INSTRUCTIONS TO FOLLOW
Reproduce the material below with every "Try & Buy" changed to "Test & Buy" and everything else left as it is.

RECORDS SUPPLIED
++++++

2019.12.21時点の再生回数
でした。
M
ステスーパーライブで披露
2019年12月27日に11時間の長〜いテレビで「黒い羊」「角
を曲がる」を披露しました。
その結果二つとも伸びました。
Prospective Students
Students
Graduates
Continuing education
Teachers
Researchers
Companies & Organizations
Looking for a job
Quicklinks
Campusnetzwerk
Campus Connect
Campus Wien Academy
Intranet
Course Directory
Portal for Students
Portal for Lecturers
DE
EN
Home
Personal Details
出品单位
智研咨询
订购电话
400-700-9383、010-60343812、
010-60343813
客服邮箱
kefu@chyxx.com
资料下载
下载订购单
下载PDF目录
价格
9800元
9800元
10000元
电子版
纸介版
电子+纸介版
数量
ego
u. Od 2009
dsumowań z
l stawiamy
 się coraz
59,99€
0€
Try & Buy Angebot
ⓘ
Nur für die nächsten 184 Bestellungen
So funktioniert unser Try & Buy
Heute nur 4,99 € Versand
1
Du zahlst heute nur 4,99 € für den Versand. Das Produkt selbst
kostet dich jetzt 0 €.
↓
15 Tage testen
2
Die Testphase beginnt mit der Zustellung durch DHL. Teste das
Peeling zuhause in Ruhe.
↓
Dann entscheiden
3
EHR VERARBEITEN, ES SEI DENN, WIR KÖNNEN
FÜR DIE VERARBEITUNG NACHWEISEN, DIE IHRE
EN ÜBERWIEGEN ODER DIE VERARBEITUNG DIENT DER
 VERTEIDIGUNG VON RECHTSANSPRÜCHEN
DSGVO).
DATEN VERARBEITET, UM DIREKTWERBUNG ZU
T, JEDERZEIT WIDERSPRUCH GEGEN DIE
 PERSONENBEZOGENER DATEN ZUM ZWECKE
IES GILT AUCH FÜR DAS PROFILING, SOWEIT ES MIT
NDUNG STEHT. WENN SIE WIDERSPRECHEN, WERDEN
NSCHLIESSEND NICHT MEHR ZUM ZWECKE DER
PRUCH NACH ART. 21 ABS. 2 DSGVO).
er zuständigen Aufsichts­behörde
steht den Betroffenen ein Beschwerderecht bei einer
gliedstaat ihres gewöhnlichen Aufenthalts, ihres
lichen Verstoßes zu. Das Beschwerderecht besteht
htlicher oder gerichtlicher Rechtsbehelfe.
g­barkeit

++++++

THE ANSWER
2019.12.21時点の再生回数
でした。
M
ステスーパーライブで披露
2019年12月27日に11時間の長〜いテレビで「黒い羊」「角
を曲がる」を披露しました。
その結果二つとも伸びました。
Prospective Students
Students
Graduates
Continuing education
Teachers
Researchers
Companies & Organizations
Looking for a job
Quicklinks
Campusnetzwerk
Campus Connect
Campus Wien Academy
Intranet
Course Directory
Portal for Students
Portal for Lecturers
DE
EN
Home
Personal Details
出品单位
智研咨询
订购电话
400-700-9383、010-60343812、
010-60343813
客服邮箱
kefu@chyxx.com
资料下载
下载订购单
下载PDF目录
价格
9800元
9800元
10000元
电子版
纸介版
电子+纸介版
数量
ego
u. Od 2009
dsumowań z
l stawiamy
 się coraz
59,99€
0€
Test & Buy Angebot
ⓘ
Nur für die nächsten 184 Bestellungen
So funktioniert unser Test & Buy
Heute nur 4,99 € Versand
1
Du zahlst heute nur 4,99 € für den Versand. Das Produkt selbst
kostet dich jetzt 0 €.
↓
15 Tage testen
2
Die Testphase beginnt mit der Zustellung durch DHL. Teste das
Peeling zuhause in Ruhe.
↓
Dann entscheiden
3
EHR VERARBEITEN, ES SEI DENN, WIR KÖNNEN
FÜR DIE VERARBEITUNG NACHWEISEN, DIE IHRE
EN ÜBERWIEGEN ODER DIE VERARBEITUNG DIENT DER
 VERTEIDIGUNG VON RECHTSANSPRÜCHEN
DSGVO).
DATEN VERARBEITET, UM DIREKTWERBUNG ZU
T, JEDERZEIT WIDERSPRUCH GEGEN DIE
 PERSONENBEZOGENER DATEN ZUM ZWECKE
IES GILT AUCH FÜR DAS PROFILING, SOWEIT ES MIT
NDUNG STEHT. WENN SIE WIDERSPRECHEN, WERDEN
NSCHLIESSEND NICHT MEHR ZUM ZWECKE DER
PRUCH NACH ART. 21 ABS. 2 DSGVO).
er zuständigen Aufsichts­behörde
steht den Betroffenen ein Beschwerderecht bei einer
gliedstaat ihres gewöhnlichen Aufenthalts, ihres
lichen Verstoßes zu. Das Beschwerderecht besteht
htlicher oder gerichtlicher Rechtsbehelfe.
g­barkeit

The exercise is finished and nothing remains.